One of our bees on birdsfoot trefoil (see upper center)
Bee on Wild Mustard (see center)
Purple vetch - another favorite bee food
Harold has been working in the garden and yard today.   He hilled up the potatoes, and cut the tall prairie grasses at the bottom of the yard with the tractor/mower.
Taking a break from hilling potatoes.  Soon we will have creamed new potatoes for supper!

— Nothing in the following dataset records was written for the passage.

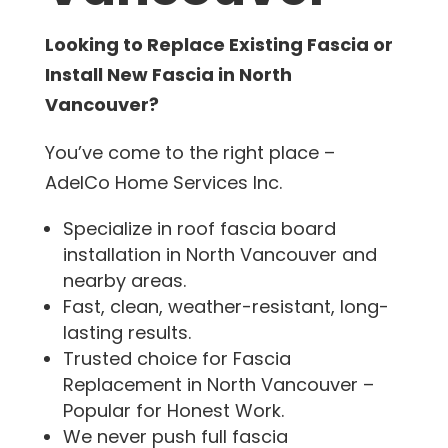
Looking to Replace Existing Fascia or
Install New Fascia in North
Vancouver?
You’ve come to the right place –
AdelCo Home Services Inc.
Specialize in roof fascia board
installation in North Vancouver and
nearby areas.
Fast, clean, weather-resistant, long-
lasting results.
Trusted choice for Fascia
Replacement in North Vancouver –
Popular for Honest Work.
We never push full fascia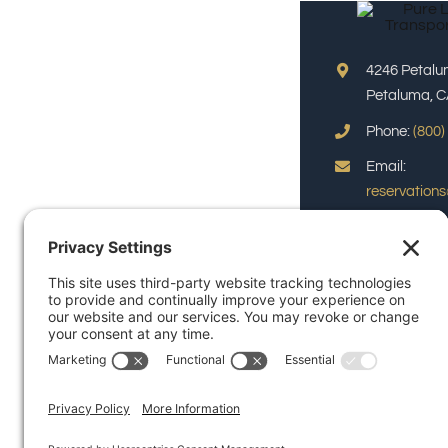
4246 Petalu
Petaluma, C
Phone:
(800)
Email:
reservation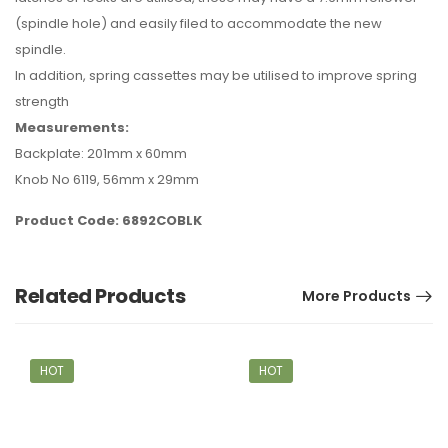
(spindle hole) and easily filed to accommodate the new
spindle.
In addition, spring cassettes may be utilised to improve spring
strength
Measurements:
Backplate: 201mm x 60mm
Knob No 6119, 56mm x 29mm
Product Code: 6892COBLK
Related Products
More Products
HOT
HOT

Getting that tall prairie grass mowed.
I took a walk on the east side of our land today.  Yes, I braved the black flies and ticks, only got 2 deer ticks on me.  Hardly anyone drives down the unmaintained part of the road (actually it's not really a road, but has always been known as a "cartway".)  I took a photo of our own personal lake, which we call Lake Harold (not for swimming, though, as it has leeches and snapping turtles in it).  You can't see them in the photo, but Ma and Pa Canada Goose have 6 goslings on there.  The other morning they were trotting around the goslings in the pasture and making a big racket.     And check out my pretty petunias now!  They don't look so scrubby anymore.  There's always something to do or maintain here - we never lack for work.   For us work = fun.  Or is it Fun = work? 
Lake Harold - our big goose and duck and loon pond
The unmaintained part of our land
East side of the horse pasture
Garden looks better every day!
Just look at these gorgeous petunias I started from seed!